## Task statement
Turn every line of text in the records below into a Markdown table with two columns, Row and Text. Put the row number in Row and the line in Text, and skip any blank lines.

## Records to process
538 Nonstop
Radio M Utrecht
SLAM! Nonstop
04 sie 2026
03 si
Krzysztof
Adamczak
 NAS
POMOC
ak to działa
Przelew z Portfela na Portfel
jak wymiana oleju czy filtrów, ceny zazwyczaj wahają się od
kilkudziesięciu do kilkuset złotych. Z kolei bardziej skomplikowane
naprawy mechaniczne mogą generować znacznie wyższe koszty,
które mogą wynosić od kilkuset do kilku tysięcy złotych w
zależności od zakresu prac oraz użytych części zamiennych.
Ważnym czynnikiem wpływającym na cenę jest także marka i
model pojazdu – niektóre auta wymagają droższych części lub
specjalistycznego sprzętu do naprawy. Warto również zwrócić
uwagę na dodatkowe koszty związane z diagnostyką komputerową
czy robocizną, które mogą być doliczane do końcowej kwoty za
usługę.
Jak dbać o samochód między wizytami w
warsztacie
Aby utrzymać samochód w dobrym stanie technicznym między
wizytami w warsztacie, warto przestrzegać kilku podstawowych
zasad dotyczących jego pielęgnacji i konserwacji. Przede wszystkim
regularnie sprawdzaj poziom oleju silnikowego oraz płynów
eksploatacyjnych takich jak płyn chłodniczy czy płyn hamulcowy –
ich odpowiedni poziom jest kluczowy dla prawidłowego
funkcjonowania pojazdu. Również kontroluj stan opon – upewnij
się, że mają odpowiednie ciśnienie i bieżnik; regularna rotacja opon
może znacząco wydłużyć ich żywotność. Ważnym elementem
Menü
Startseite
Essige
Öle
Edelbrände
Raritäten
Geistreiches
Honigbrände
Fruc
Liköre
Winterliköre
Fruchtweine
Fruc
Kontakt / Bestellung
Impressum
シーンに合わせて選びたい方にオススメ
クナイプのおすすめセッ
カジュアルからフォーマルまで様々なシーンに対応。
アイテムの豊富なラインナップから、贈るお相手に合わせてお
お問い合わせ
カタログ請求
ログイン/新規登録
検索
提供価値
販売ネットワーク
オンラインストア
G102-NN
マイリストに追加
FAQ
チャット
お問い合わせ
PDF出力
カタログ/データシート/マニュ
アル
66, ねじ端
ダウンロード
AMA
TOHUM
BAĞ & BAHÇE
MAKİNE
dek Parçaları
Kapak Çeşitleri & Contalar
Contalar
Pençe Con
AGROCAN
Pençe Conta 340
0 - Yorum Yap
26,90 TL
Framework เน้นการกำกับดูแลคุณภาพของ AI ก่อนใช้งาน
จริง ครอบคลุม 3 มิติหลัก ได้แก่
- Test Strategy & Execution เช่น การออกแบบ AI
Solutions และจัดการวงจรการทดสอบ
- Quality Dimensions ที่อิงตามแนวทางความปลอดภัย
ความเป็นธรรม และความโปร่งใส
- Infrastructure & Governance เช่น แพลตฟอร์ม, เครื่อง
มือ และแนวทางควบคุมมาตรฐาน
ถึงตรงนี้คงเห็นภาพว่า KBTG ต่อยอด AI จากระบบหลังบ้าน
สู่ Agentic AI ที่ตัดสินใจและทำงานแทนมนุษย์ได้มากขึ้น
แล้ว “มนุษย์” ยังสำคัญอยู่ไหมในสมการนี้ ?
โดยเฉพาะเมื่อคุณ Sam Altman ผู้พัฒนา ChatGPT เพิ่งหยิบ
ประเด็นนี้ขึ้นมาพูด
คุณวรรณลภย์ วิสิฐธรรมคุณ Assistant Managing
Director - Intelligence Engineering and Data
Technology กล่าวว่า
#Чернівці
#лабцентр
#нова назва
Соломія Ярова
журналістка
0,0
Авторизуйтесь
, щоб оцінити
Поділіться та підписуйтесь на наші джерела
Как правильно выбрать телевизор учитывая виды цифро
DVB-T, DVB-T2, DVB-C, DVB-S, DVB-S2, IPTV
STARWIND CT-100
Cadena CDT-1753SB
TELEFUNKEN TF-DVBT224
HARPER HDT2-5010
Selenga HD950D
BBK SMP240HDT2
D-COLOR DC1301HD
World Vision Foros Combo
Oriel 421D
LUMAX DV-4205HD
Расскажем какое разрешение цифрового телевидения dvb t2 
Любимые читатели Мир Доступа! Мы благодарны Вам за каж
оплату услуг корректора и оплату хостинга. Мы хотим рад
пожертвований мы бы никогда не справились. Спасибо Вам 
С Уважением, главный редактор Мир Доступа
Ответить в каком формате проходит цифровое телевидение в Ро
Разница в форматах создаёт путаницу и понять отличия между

## Response
| Row | Text |
|---|---|
| 1 | 538 Nonstop |
| 2 | Radio M Utrecht |
| 3 | SLAM! Nonstop |
| 4 | 04 sie 2026 |
| 5 | 03 si |
| 6 | Krzysztof |
| 7 | Adamczak |
| 8 |  NAS |
| 9 | POMOC |
| 10 | ak to działa |
| 11 | Przelew z Portfela na Portfel |
| 12 | jak wymiana oleju czy filtrów, ceny zazwyczaj wahają się od |
| 13 | kilkudziesięciu do kilkuset złotych. Z kolei bardziej skomplikowane |
| 14 | naprawy mechaniczne mogą generować znacznie wyższe koszty, |
| 15 | które mogą wynosić od kilkuset do kilku tysięcy złotych w |
| 16 | zależności od zakresu prac oraz użytych części zamiennych. |
| 17 | Ważnym czynnikiem wpływającym na cenę jest także marka i |
| 18 | model pojazdu – niektóre auta wymagają droższych części lub |
| 19 | specjalistycznego sprzętu do naprawy. Warto również zwrócić |
| 20 | uwagę na dodatkowe koszty związane z diagnostyką komputerową |
| 21 | czy robocizną, które mogą być doliczane do końcowej kwoty za |
| 22 | usługę. |
| 23 | Jak dbać o samochód między wizytami w |
| 24 | warsztacie |
| 25 | Aby utrzymać samochód w dobrym stanie technicznym między |
| 26 | wizytami w warsztacie, warto przestrzegać kilku podstawowych |
| 27 | zasad dotyczących jego pielęgnacji i konserwacji. Przede wszystkim |
| 28 | regularnie sprawdzaj poziom oleju silnikowego oraz płynów |
| 29 | eksploatacyjnych takich jak płyn chłodniczy czy płyn hamulcowy – |
| 30 | ich odpowiedni poziom jest kluczowy dla prawidłowego |
| 31 | funkcjonowania pojazdu. Również kontroluj stan opon – upewnij |
| 32 | się, że mają odpowiednie ciśnienie i bieżnik; regularna rotacja opon |
| 33 | może znacząco wydłużyć ich żywotność. Ważnym elementem |
| 34 | Menü |
| 35 | Startseite |
| 36 | Essige |
| 37 | Öle |
| 38 | Edelbrände |
| 39 | Raritäten |
| 40 | Geistreiches |
| 41 | Honigbrände |
| 42 | Fruc |
| 43 | Liköre |
| 44 | Winterliköre |
| 45 | Fruchtweine |
| 46 | Fruc |
| 47 | Kontakt / Bestellung |
| 48 | Impressum |
| 49 | シーンに合わせて選びたい方にオススメ |
| 50 | クナイプのおすすめセッ |
| 51 | カジュアルからフォーマルまで様々なシーンに対応。 |
| 52 | アイテムの豊富なラインナップから、贈るお相手に合わせてお |
| 53 | お問い合わせ |
| 54 | カタログ請求 |
| 55 | ログイン/新規登録 |
| 56 | 検索 |
| 57 | 提供価値 |
| 58 | 販売ネットワーク |
| 59 | オンラインストア |
| 60 | G102-NN |
| 61 | マイリストに追加 |
| 62 | FAQ |
| 63 | チャット |
| 64 | お問い合わせ |
| 65 | PDF出力 |
| 66 | カタログ/データシート/マニュ |
| 67 | アル |
| 68 | 66, ねじ端 |
| 69 | ダウンロード |
| 70 | AMA |
| 71 | TOHUM |
| 72 | BAĞ & BAHÇE |
| 73 | MAKİNE |
| 74 | dek Parçaları |
| 75 | Kapak Çeşitleri & Contalar |
| 76 | Contalar |
| 77 | Pençe Con |
| 78 | AGROCAN |
| 79 | Pençe Conta 340 |
| 80 | 0 - Yorum Yap |
| 81 | 26,90 TL |
| 82 | Framework เน้นการกำกับดูแลคุณภาพของ AI ก่อนใช้งาน |
| 83 | จริง ครอบคลุม 3 มิติหลัก ได้แก่ |
| 84 | - Test Strategy & Execution เช่น การออกแบบ AI |
| 85 | Solutions และจัดการวงจรการทดสอบ |
| 86 | - Quality Dimensions ที่อิงตามแนวทางความปลอดภัย |
| 87 | ความเป็นธรรม และความโปร่งใส |
| 88 | - Infrastructure & Governance เช่น แพลตฟอร์ม, เครื่อง |
| 89 | มือ และแนวทางควบคุมมาตรฐาน |
| 90 | ถึงตรงนี้คงเห็นภาพว่า KBTG ต่อยอด AI จากระบบหลังบ้าน |
| 91 | สู่ Agentic AI ที่ตัดสินใจและทำงานแทนมนุษย์ได้มากขึ้น |
| 92 | แล้ว “มนุษย์” ยังสำคัญอยู่ไหมในสมการนี้ ? |
| 93 | โดยเฉพาะเมื่อคุณ Sam Altman ผู้พัฒนา ChatGPT เพิ่งหยิบ |
| 94 | ประเด็นนี้ขึ้นมาพูด |
| 95 | คุณวรรณลภย์ วิสิฐธรรมคุณ Assistant Managing |
| 96 | Director - Intelligence Engineering and Data |
| 97 | Technology กล่าวว่า |
| 98 | #Чернівці |
| 99 | #лабцентр |
| 100 | #нова назва |
| 101 | Соломія Ярова |
| 102 | журналістка |
| 103 | 0,0 |
| 104 | Авторизуйтесь |
| 105 | , щоб оцінити |
| 106 | Поділіться та підписуйтесь на наші джерела |
| 107 | Как правильно выбрать телевизор учитывая виды цифро |
| 108 | DVB-T, DVB-T2, DVB-C, DVB-S, DVB-S2, IPTV |
| 109 | STARWIND CT-100 |
| 110 | Cadena CDT-1753SB |
| 111 | TELEFUNKEN TF-DVBT224 |
| 112 | HARPER HDT2-5010 |
| 113 | Selenga HD950D |
| 114 | BBK SMP240HDT2 |
| 115 | D-COLOR DC1301HD |
| 116 | World Vision Foros Combo |
| 117 | Oriel 421D |
| 118 | LUMAX DV-4205HD |
| 119 | Расскажем какое разрешение цифрового телевидения dvb t2  |
| 120 | Любимые читатели Мир Доступа! Мы благодарны Вам за каж |
| 121 | оплату услуг корректора и оплату хостинга. Мы хотим рад |
| 122 | пожертвований мы бы никогда не справились. Спасибо Вам  |
| 123 | С Уважением, главный редактор Мир Доступа |
| 124 | Ответить в каком формате проходит цифровое телевидение в Ро |
| 125 | Разница в форматах создаёт путаницу и понять отличия между |